At present, the landscape is ever changing when it comes to the costs of litigation. One of the steady sights however is that fixed costs seems to be on the horizon, and getting ever closer.

What strikes me as perplexing with the planned introduction of fixed costs in Clinical Negligence cases, is how the Department of Health, i.e the Defendant in the majority of these cases, is able to set the level of costs that are able to be recovered by the Claimant/Receiving Party. Surely this cannot be right or proper?

Regularly dealing for Claimant firms with matters where the NHSLA act on behalf of the Health Authorities, I am often surprised to see how the litigation can be unnecessarily drawn out by a stubborn Defendant. What is somewhat worrying is the potentially unfair advantage that could be gained by the Defendant Health Authorities from the planned implementation of fixed costs - especially when consideration is given to the notion that each party should be on level footing. In essence, a situation could arise whereby the Defendant Health Authorities are able to set themselves a maximum background liability, in which the longer the case goes on, the more risk the Claimant would be exposed to when it comes down to the true cost of the litigation.
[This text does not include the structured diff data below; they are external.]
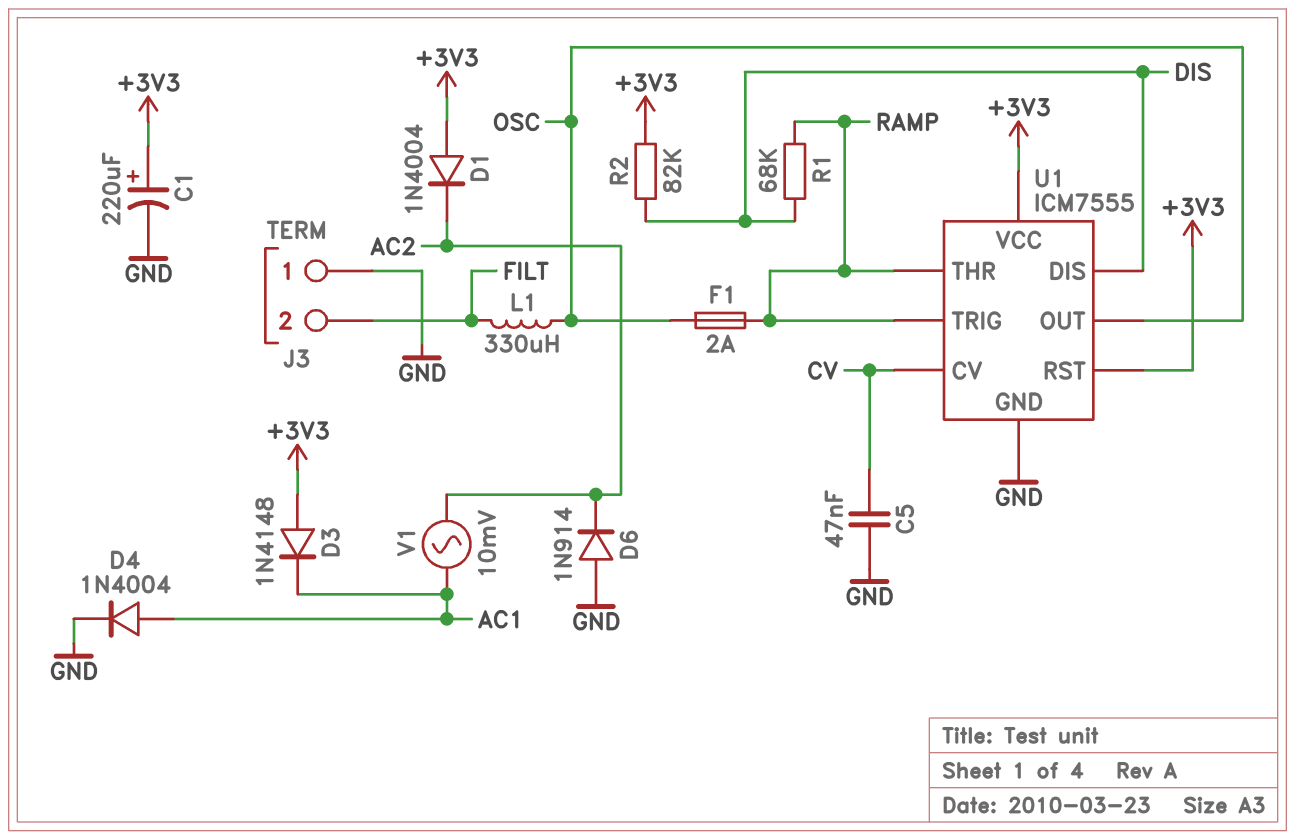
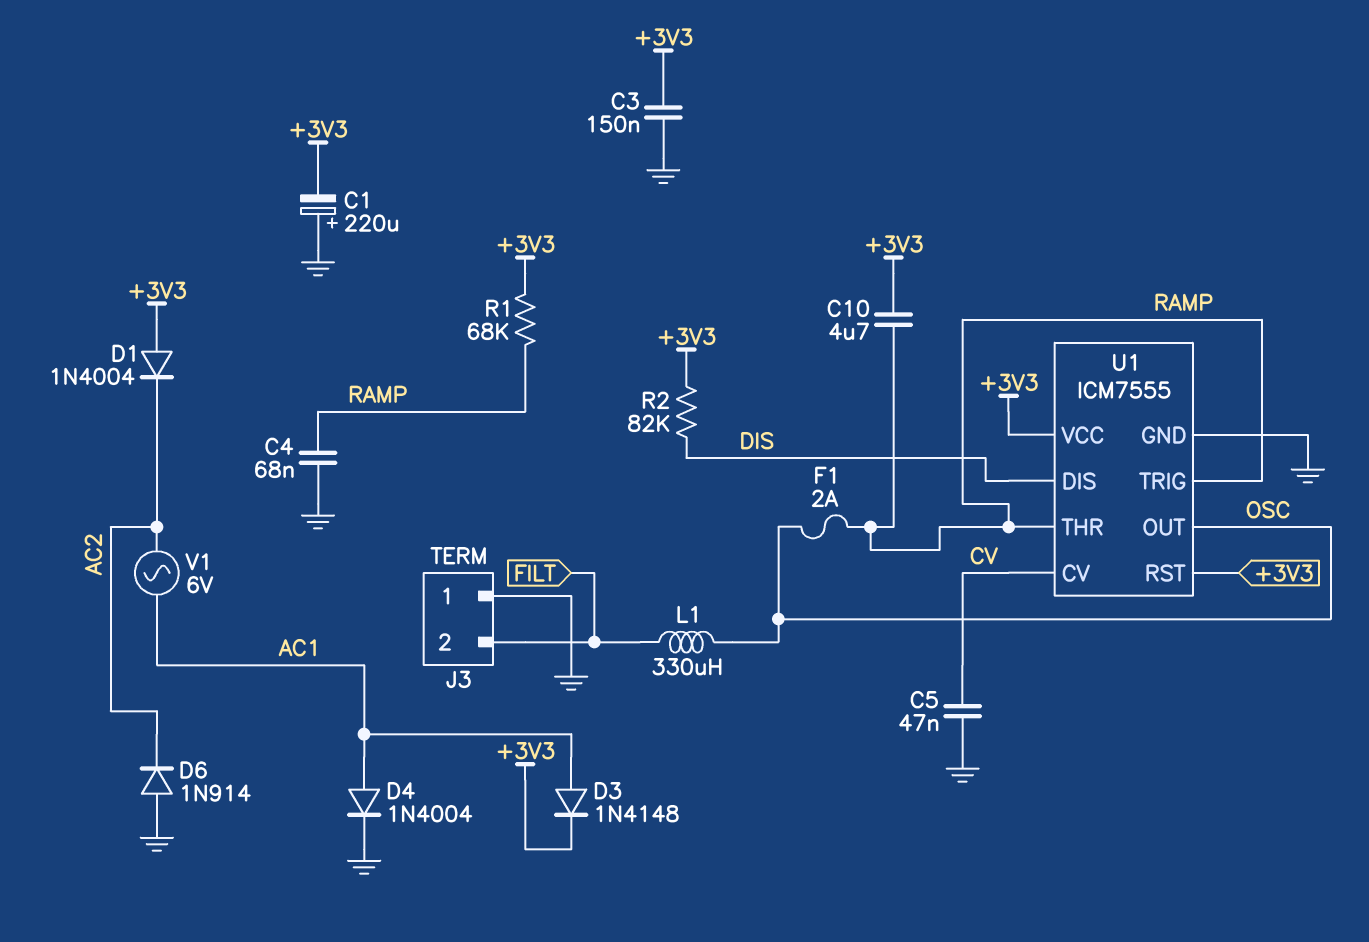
C1: 220uF (plus +3V3, minus GND) -> 220uF (plus GND, minus +3V3)
C3: none -> 150nF (+3V3, GND)
C4: none -> 68nF (GND, RAMP)
C10: none -> 4.7uF (+3V3, RAMP)
D3: diode 1N4148 (A +3V3, K AC1) -> diode 1N4148 (A AC1, K +3V3)
R1: 68k (DIS, RAMP) -> 68k (+3V3, RAMP)
V1: AC 10mV (AC1, AC2) -> AC 6V (AC1, AC2)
In any event, I am sure Mr Hunt’s comments will not be welcomed by a large number of law firms who act genuinely against a somewhat steel door Defendant. However some solace can be taken in that the fixed costs are planned to only effect Clinical Negligence cases up to £25,000.00, a marked downward reduction from the originally speculated implementation of fixed costs on cases with a value of not more than £250,000.00.